▸ Set exercise:
Switch every "common name" in these lines to "vernacular name" and write the lines out again with nothing else changed, leaving out the pictures.

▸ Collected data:
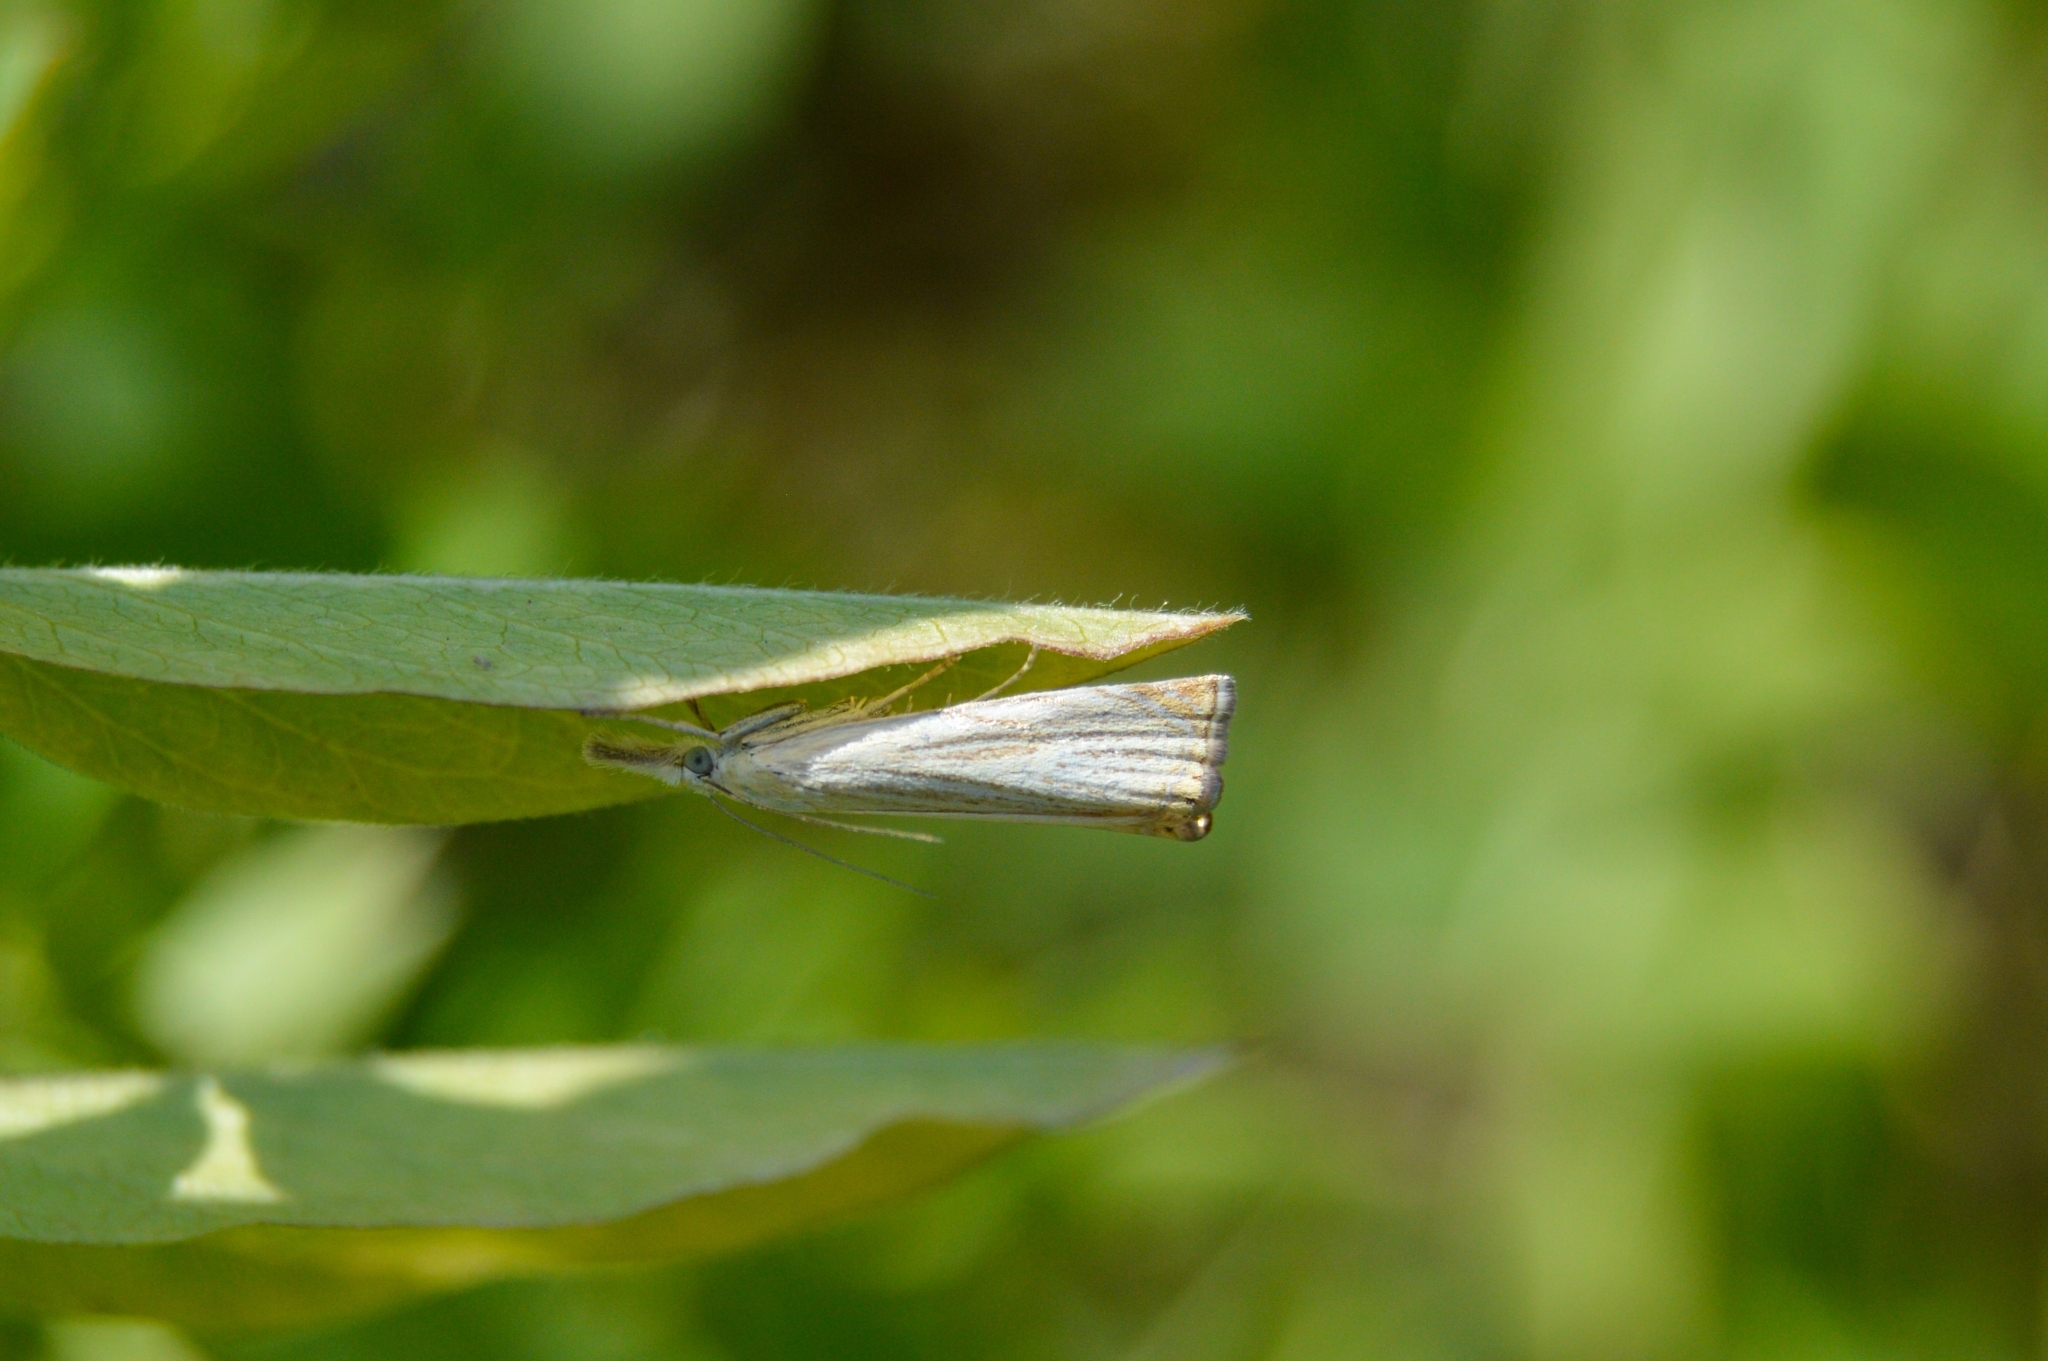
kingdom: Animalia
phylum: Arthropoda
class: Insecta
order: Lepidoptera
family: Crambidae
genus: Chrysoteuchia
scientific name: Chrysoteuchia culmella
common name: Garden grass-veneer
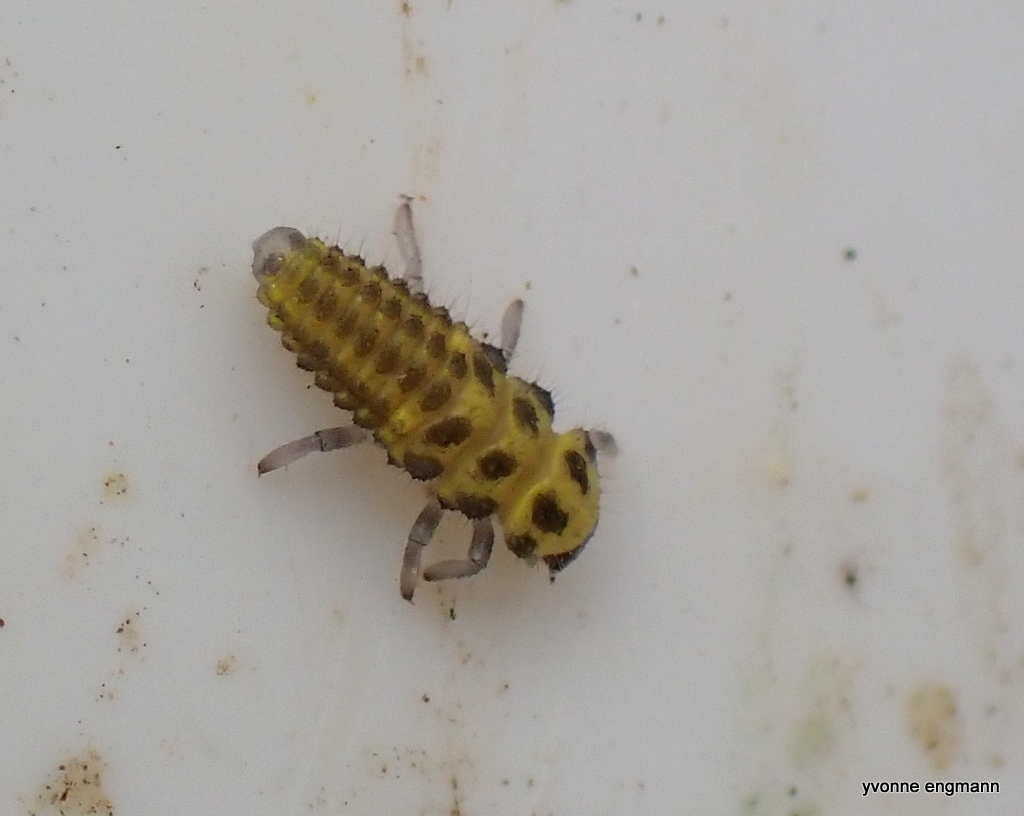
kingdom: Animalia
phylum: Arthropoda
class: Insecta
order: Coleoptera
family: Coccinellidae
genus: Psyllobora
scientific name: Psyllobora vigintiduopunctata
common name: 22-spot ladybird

▸ Result of the exercise:
kingdom: Animalia
phylum: Arthropoda
class: Insecta
order: Lepidoptera
family: Crambidae
genus: Chrysoteuchia
scientific name: Chrysoteuchia culmella
vernacular name: Garden grass-veneer
kingdom: Animalia
phylum: Arthropoda
class: Insecta
order: Coleoptera
family: Coccinellidae
genus: Psyllobora
scientific name: Psyllobora vigintiduopunctata
vernacular name: 22-spot ladybird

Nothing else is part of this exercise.